▶ [EXERCISE DESCRIPTION]
From the entries below, retype only the lines from the one with "působiště absolvuje svůj" through the one with "ще те оперирам ти", exactly as written.

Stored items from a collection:
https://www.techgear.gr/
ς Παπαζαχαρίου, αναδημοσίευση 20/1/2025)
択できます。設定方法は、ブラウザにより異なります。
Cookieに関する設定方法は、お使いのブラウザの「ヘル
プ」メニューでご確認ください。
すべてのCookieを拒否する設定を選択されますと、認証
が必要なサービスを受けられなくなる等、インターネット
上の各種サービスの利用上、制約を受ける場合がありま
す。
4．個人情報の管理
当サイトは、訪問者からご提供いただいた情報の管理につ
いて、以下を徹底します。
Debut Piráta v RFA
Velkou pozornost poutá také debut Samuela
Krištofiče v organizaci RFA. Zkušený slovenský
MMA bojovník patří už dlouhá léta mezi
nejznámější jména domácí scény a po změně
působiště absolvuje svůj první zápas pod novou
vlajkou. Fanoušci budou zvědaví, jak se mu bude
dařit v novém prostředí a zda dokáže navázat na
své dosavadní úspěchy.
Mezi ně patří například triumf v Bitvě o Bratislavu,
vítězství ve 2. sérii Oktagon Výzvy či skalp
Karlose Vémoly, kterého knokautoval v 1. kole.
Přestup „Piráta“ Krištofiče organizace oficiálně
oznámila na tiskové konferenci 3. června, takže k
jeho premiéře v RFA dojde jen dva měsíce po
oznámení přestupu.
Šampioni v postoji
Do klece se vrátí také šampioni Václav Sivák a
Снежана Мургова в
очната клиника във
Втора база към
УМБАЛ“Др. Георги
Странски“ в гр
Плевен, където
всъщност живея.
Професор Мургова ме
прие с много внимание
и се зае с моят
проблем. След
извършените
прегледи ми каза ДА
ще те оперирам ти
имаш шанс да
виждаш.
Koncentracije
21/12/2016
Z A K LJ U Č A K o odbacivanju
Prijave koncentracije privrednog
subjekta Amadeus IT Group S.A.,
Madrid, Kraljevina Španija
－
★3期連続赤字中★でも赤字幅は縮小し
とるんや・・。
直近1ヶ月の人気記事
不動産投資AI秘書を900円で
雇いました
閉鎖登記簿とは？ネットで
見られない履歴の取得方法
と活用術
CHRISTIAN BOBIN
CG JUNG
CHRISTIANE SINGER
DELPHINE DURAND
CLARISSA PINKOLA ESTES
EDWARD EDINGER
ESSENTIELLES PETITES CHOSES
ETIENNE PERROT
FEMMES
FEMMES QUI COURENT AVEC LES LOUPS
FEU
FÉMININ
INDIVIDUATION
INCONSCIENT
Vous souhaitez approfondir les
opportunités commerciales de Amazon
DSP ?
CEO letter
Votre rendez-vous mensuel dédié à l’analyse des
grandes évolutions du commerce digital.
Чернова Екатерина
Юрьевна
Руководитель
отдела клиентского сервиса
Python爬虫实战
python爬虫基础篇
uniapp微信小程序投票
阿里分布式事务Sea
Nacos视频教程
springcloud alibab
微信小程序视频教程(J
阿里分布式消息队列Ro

▶ [SOLUTION BELOW]
působiště absolvuje svůj první zápas pod novou
vlajkou. Fanoušci budou zvědaví, jak se mu bude
dařit v novém prostředí a zda dokáže navázat na
své dosavadní úspěchy.
Mezi ně patří například triumf v Bitvě o Bratislavu,
vítězství ve 2. sérii Oktagon Výzvy či skalp
Karlose Vémoly, kterého knokautoval v 1. kole.
Přestup „Piráta“ Krištofiče organizace oficiálně
oznámila na tiskové konferenci 3. června, takže k
jeho premiéře v RFA dojde jen dva měsíce po
oznámení přestupu.
Šampioni v postoji
Do klece se vrátí také šampioni Václav Sivák a
Снежана Мургова в
очната клиника във
Втора база към
УМБАЛ“Др. Георги
Странски“ в гр
Плевен, където
всъщност живея.
Професор Мургова ме
прие с много внимание
и се зае с моят
проблем. След
извършените
прегледи ми каза ДА
ще те оперирам ти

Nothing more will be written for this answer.